Influence of doped Alq3 layer on performance of MEH-PPV, MDMO-PPV, and P3HT polymer light-emitting diodes

Abstract

The present study examined the influence of a doped Tris(8-hydroxyquinolinato) aluminium (Alq3). Layer on the performance of polymer-based organic light-emitting diodes (PLEDs) using Silvaco Atlas software. The luminance and recombination rate of a device depends on the physical properties of the active layer and of the effective layers on the active layer. Insertion of a doped Alq3 layer between the active layer and cathode increased the recombination rate of the middle layer that had been limited by the anode and cathode of the device.
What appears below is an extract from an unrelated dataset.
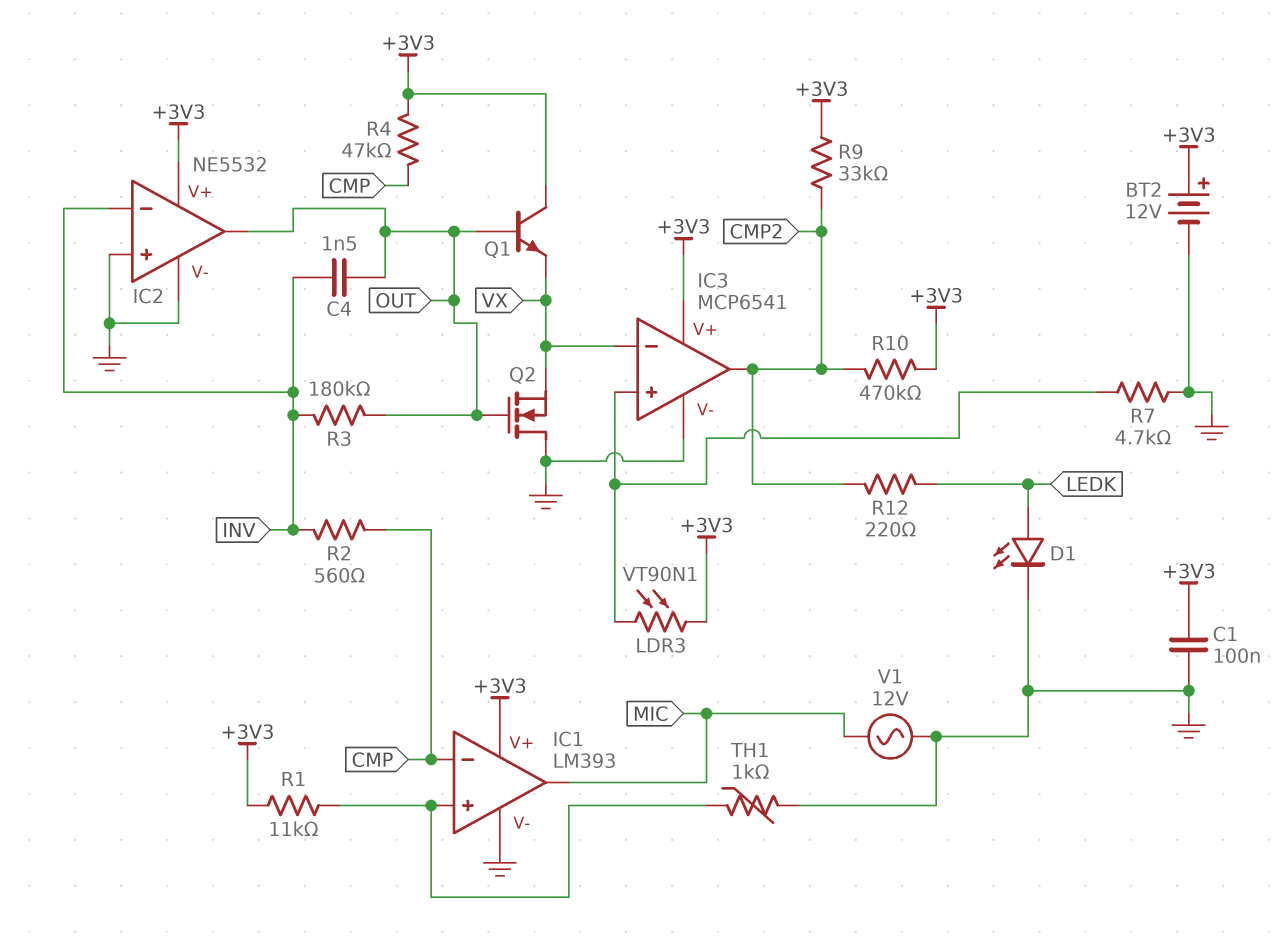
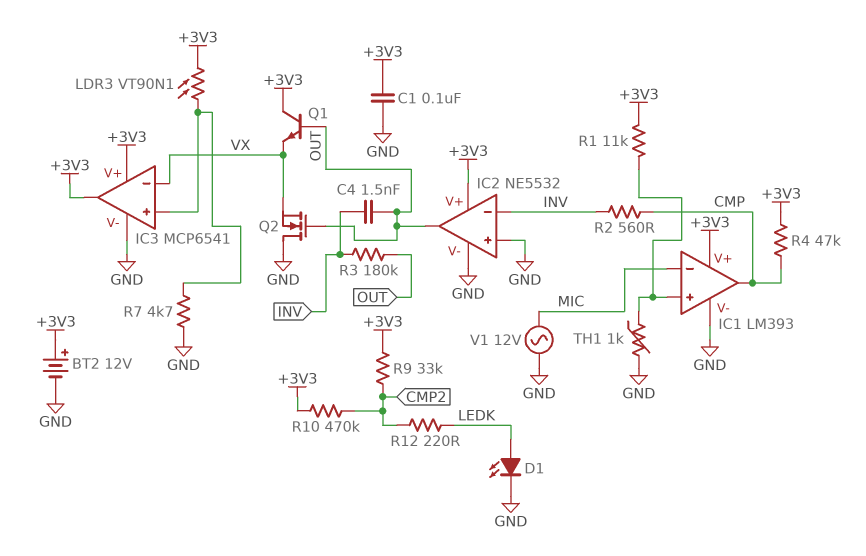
IC1 pin in-: CMP -> MIC
IC1 pin out: MIC -> CMP
IC3 pin out: CMP2 -> +3V3

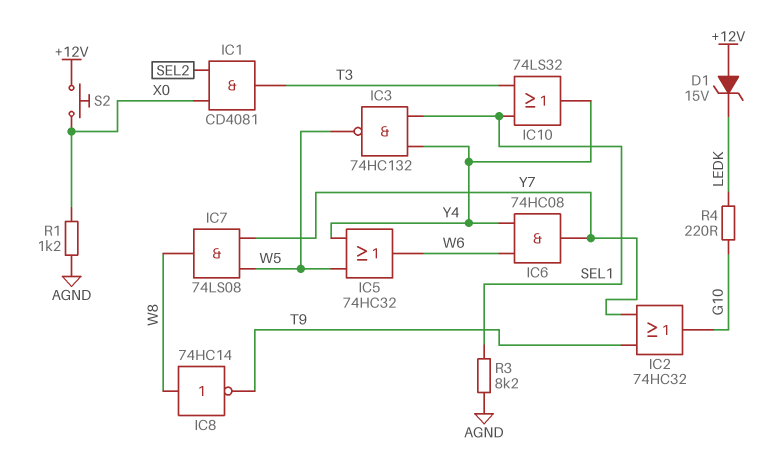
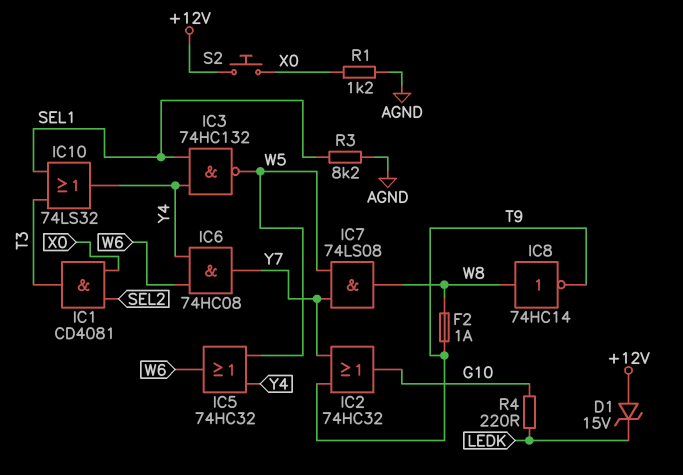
F2: none -> 1A (T9, W8)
Better understanding the effect of the doped Alq3 layer on the parameters of mobility, lifetime, and band gap of the active layer and the performance of the device is necessary to achieve further improvement in these applications. This work presents a theoretical study of the influence of the Alq3 layer on PLEDs having different active layers. Poly[2-methoxy-5-(3′,7′-dimethyloctyloxy)-1,4-phenylenevinylene] (MDMO-PPV), poly(3-hexylthiophene) (P3HT), and poly[2-methoxy-5-(2′-ethylhexyloxy)-p-phenylene vinylene] (MEH-PPV) organic layers were deposited onto an ITO substrate that was completed using calcium as a cathode with a work function of 2.9 eV. The Langiven model was used to analyze the recombination rate and luminance and indicated that the doped Alq3 layer between the active layer and cathode increased performance of the middle layer and improved the P3HT, MEH-PPV, and MDMO-PPV PLEDs. The MEH-PPV device showed the most improvement in comparison with the MDMO-PPV and P3HT devices. This originated from appropriate overlapping of the doped Alq3 layer and the MEH-PPV active layer.